Hynerpeton (/hˈnɜːrpətɒn/; from Hyner, Pennsylvania and Ancient Greek ἑρπετόν herpetón, "creeping animal," meaning "creeping animal from Hyner") is an extinct genus of early four-limbed vertebrate that lived in the rivers and ponds of Pennsylvania during the Late Devonian period, around 365 to 363 million years ago. The only known species of Hynerpeton is H. bassetti, named after the describer's grandfather, city planner Edward Bassett. Hynerpeton is known for being the first Devonian four-limbed vertebrate discovered in the United States, as well as possibly being one of the first to have lost internal (fish-like) gills.[1]

This genus is known from few remains discovered at the Red Hill fossil site in Hyner, Pennsylvania. The most notable fossil is a large endochondral shoulder girdle consisting of the cleithrum, scapula, and coracoid (but not the interclavicle and clavicles), all connected into one shoulder bone. The inner surface of this shoulder bone possesses an array of depressions believed to have been attachment points for a unique set of powerful muscles around the chest. This may have given Hynerpeton improved mobility and weight-bearing abilities compared to other Devonian limbed vertebrates such as Ichthyostega and Acanthostega. The cleithrum (upper blade of the shoulder) is fused to the scapulocoracoid (lower plate of the shoulder, in front of the shoulder socket), unlike in most tetrapods, but the shoulder girdle is independent of the skull, unlike in most fish.[1]

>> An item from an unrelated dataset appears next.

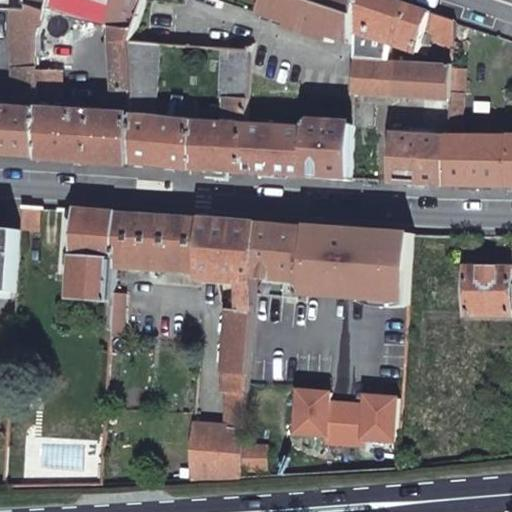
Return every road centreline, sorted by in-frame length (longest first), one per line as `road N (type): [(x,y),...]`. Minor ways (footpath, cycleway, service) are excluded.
road 1 (tertiary): [(511,209),(0,178)]
road 2 (secondary): [(511,486),(346,505)]
road 3 (secondary): [(346,505),(511,504)]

Early four-limbed vertebrates are sometimes referred to as tetrapods (using a trait-based definition of the term), although animals like Hynerpeton, Ichthyostega, and Acanthostega are placed outside the crown group Tetrapoda by the vast majority of paleontologists. From a cladistic (relations-based) point of view, a more accurate term would be "stem-tetrapod" or "stegocephalian", indicating that they were part of the lineage of animals that would lead to true tetrapods such as modern amphibians (Lissamphibia), reptiles, mammals, and birds.[2]

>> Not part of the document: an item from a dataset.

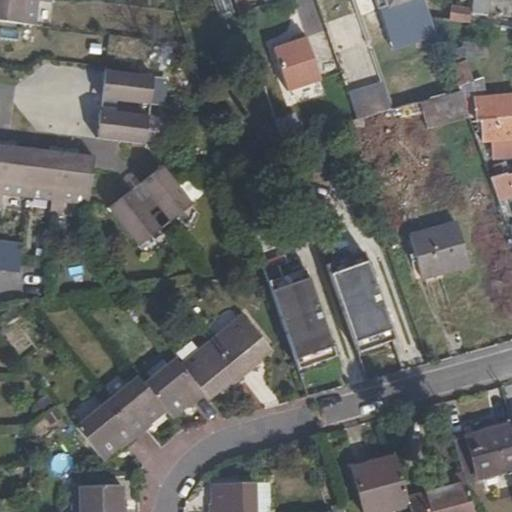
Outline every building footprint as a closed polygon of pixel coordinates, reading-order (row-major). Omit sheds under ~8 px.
[(0,0),(0,22),(34,27),(37,3),(51,4),(51,0),(0,0)] [(377,0),(378,3),(387,0),(391,11),(415,3),(414,0),(377,0)] [(511,0),(471,0),(470,13),(510,18),(511,0)] [(448,21),(469,21),(469,6),(449,5),(448,21)] [(304,33),(291,38),(292,42),(305,38),(304,33)] [(272,49),(287,91),(320,79),(305,38),(292,42),(272,49)] [(457,86),(473,80),(465,58),(449,64),(457,86)] [(449,66),(390,84),(398,108),(420,103),(459,93),(449,66)] [(150,106),(153,77),(105,71),(102,100),(150,106)] [(427,125),(467,115),(459,93),(420,103),(427,125)] [(511,94),(474,98),(477,136),(491,135),(493,157),(511,156),(511,94)] [(144,145),(148,117),(99,111),(96,140),(144,145)] [(263,142),(276,138),(272,125),(259,128),(263,142)] [(63,203),(87,206),(93,157),(0,145),(0,208),(1,208),(2,195),(50,201),(49,215),(62,216),(63,203)] [(191,205),(162,166),(140,184),(170,222),(191,205)] [(511,196),(511,172),(490,179),(498,200),(511,196)] [(160,229),(130,191),(108,208),(138,247),(160,229)] [(408,238),(419,278),(466,265),(455,225),(408,238)] [(0,271),(18,273),(19,265),(22,244),(0,241),(0,271)] [(361,279),(356,265),(333,274),(350,323),(388,309),(380,286),(387,284),(383,272),(361,279)] [(309,267),(270,281),(298,366),(337,353),(309,267)] [(211,342),(240,377),(256,364),(253,360),(269,347),(243,316),(211,342)] [(180,367),(206,398),(222,385),(226,389),(240,377),(211,342),(180,367)] [(143,385),(165,411),(171,419),(187,405),(191,410),(206,398),(180,367),(175,360),(143,385)] [(137,378),(107,402),(138,441),(154,428),(150,423),(165,411),(143,385),(137,378)] [(138,441),(107,402),(75,428),(103,462),(119,449),(122,454),(138,441)] [(465,482),(511,470),(511,423),(453,438),(460,465),(465,482)] [(362,511),(392,511),(408,507),(404,492),(395,459),(351,472),(362,511)] [(409,511),(473,511),(465,482),(460,465),(445,470),(448,479),(404,492),(408,507),(409,511)] [(208,504),(208,511),(255,511),(255,483),(213,484),(213,504),(208,504)] [(126,511),(126,507),(121,507),(122,487),(81,487),(81,511),(126,511)]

Hynerpeton hails from the Red Hill fossil site, which, during the Late Devonian, was a warm floodplain inhabited by a diverse ecosystem of aquatic fish and terrestrial invertebrates. Hynerpeton was one of several genera of four-limbed vertebrates known from the site, although it was the first to be discovered. It has been theorized that animals like Hynerpeton were able to use their amphibious lifestyle to find shallow pools where they could spawn, isolated from predatory fish which inhabited the deeper rivers.[1]

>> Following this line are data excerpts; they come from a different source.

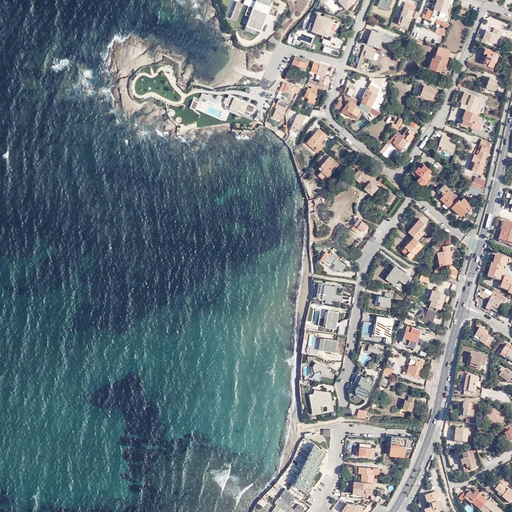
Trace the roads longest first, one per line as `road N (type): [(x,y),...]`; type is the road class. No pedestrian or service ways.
road 1 (residential): [(343,403),(360,282),(411,192)]
road 2 (secondary): [(462,304),(429,436),(394,511)]
road 3 (residential): [(484,3),(441,113),(393,176)]
road 4 (residential): [(344,64),(331,115),(393,176)]
road 5 (secondary): [(511,120),(481,244)]
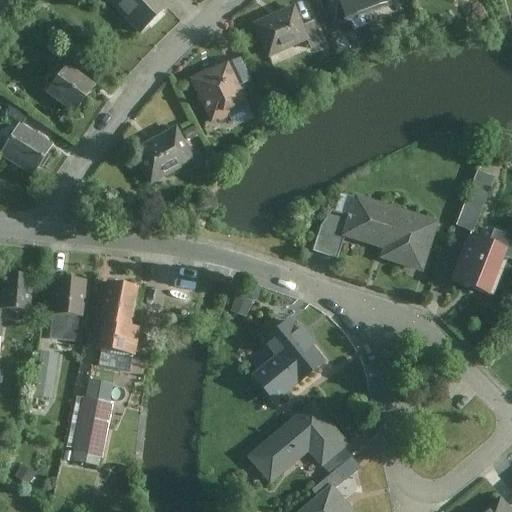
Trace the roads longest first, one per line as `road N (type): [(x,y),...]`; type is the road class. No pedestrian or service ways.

In 1993, paleontologists Edward "Ted" Daeschler and Neil Shubin found the first Hynerpeton fossil at the Red Hill fossil site near Hyner, Pennsylvania, USA. They were surveying the Devonian rocks of Pennsylvania in search of fossil evidence for the origin of limbed vertebrates.[3] This initial find was a robust left endochondral shoulder girdle, belonging to an animal which had powerful appendages. This fossil, designated ANSP 20053, is now considered the holotype specimen of Hynerpeton, which Daeschler and his colleagues formally named in an article published by Science Magazine in 1994. At the time of its discovery, Hynerpeton was the oldest four-limbed vertebrate known from the United States, and its presence in a complex ecosystem such as that preserved at Red Hill helped to answer some of Daeschler and Shubin's questions on the origin and lifestyle of limbed vertebrates. The generic name Hynerpeton is in reference to Hyner and herpeton ("creeping animal"), a Greek word which is commonly used as a suffix for newly named ancient amphibians. The specific name, bassetti, is named in honor of Edward M. Bassett, an American city planner and Daeschler's grandfather.[1][4]

The most fossiliferous layer of the Red Hill site, the "Hynerpeton lens", was named after the genus. It is believed to have been deposited during the Middle to Upper Famennian stage, about 365 to 363 million years ago.[1] Since 1993, more stegocephalian remains have been found in the Hynerpeton lens (also known as the Farwell paleosols). These include shoulder bones, jaw bones, skull fragments, gastralia (belly scutes), a femur, and a large and unusually-shaped humerus.[5] In 2000, a pair of jaw bones were assigned to a second genus, Densignathus,[6] and other studies have argued that several additional unnamed taxa were present at the site, including possibly the oldest known whatcheeriid.[5]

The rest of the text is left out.